Selected passage -
In 2005, a Norwegian Navy vessel seized a Galician boat illegally fishing halibut. The Navy communiqué says that ‘during the inspection we found out that the boat had big amounts of halibut hidden in its hold’. It also informs that ‘we ordered the boat to sail to Tromso (a north-western city), but the Spanish captain refused to comply with.’
Perhaps one could forgive the Norwegians for being so insistent. The very next day (20 November) they seized another Spanish fishing boat: ‘The Garoya is the second fishing boat captured in two days. It has been reported that it kept in the hold more than 100 tonnes of halibut, just like the Monte Meixueiro seized yesterday. Its captain has been charged with providing wrong information to the fishing authorities and tampering the books.’
Perhaps one could forgive Spanish mass media for not reporting these days about the story of the Spanish boats seized in the past, which took place in the seven seas. Boats have been captured by Norwegian, Moroccan, Irish, Canadian, South African, British patrol boats.
It is also rather ironic that the British engage today in chasing Spanish pirates, although they could be forgiven for this, since classical Spanish author Lope de Vega and Literature Nobel Prize winner Garcia Marquez – as well as various film directors – were inspired by Sir Francis Drake.
THE STATE OF SOMALIA
Somalia has not had a real government in the last fifteen years. During this period, the king of the seas (and indeed of the sky and the whole world), the greatest pirate of all times, ordered yet another military operation in Somalia.
Siad Barre, former Somalia president, was a client of the Soviets during the seventies, but this did not prevent the United States from supporting him during the eighties. When the White House decided to support the warlords in their war against the Islamists from 2000 on, the US president did not hesitate.

Work to do -
Answer these questions from the passage on seized fishing boats:
1. What fish was the Galician boat seized by a Norwegian Navy vessel fishing illegally?
2. What is the name of the second Spanish fishing boat the Norwegians seized?
3. How many years does the passage say Somalia has gone without a real government?

Records of where elements appear:

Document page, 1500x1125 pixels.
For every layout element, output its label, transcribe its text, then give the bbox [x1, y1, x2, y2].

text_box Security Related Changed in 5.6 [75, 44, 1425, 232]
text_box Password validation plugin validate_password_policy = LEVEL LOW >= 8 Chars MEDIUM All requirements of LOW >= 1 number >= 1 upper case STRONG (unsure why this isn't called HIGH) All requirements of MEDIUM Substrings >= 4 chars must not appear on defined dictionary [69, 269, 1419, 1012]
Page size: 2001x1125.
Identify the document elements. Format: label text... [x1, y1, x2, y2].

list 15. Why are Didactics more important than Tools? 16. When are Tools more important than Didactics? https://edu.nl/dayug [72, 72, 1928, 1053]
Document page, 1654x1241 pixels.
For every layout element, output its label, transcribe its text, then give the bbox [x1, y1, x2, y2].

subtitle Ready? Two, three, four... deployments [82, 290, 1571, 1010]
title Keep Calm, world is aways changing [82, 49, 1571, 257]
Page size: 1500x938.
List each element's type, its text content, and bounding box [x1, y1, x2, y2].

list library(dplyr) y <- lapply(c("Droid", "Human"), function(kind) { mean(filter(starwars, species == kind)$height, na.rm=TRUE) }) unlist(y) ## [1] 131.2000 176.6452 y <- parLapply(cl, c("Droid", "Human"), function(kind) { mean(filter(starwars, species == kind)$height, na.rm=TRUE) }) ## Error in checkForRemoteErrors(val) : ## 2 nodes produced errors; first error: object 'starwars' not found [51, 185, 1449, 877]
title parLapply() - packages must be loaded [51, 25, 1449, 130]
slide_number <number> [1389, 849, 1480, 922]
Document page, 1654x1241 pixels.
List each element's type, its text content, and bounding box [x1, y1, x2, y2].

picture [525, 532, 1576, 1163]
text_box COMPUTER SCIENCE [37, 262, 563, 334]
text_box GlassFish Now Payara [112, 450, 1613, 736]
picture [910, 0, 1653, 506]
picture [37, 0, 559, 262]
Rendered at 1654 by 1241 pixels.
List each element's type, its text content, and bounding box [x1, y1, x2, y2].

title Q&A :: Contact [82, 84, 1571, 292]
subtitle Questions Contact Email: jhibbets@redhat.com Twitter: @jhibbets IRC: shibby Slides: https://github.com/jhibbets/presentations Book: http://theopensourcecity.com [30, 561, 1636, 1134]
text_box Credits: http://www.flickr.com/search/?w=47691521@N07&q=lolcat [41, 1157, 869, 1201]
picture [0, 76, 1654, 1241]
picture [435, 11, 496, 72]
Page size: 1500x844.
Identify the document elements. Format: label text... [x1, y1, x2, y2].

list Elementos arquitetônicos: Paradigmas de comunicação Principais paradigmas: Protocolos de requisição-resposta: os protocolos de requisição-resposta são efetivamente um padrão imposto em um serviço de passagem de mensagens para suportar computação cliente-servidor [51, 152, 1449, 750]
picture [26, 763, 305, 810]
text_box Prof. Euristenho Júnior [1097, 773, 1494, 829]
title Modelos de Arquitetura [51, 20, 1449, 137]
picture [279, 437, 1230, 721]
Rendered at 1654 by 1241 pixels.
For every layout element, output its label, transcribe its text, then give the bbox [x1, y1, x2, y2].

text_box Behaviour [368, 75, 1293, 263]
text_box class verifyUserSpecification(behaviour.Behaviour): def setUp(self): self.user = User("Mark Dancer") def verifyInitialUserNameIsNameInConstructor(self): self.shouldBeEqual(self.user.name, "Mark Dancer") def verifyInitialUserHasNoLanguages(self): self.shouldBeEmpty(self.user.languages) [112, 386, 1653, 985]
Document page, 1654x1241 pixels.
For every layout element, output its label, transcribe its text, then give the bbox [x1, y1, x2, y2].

Solution -
1. Halibut.
2. The Garoya.
3. Fifteen years.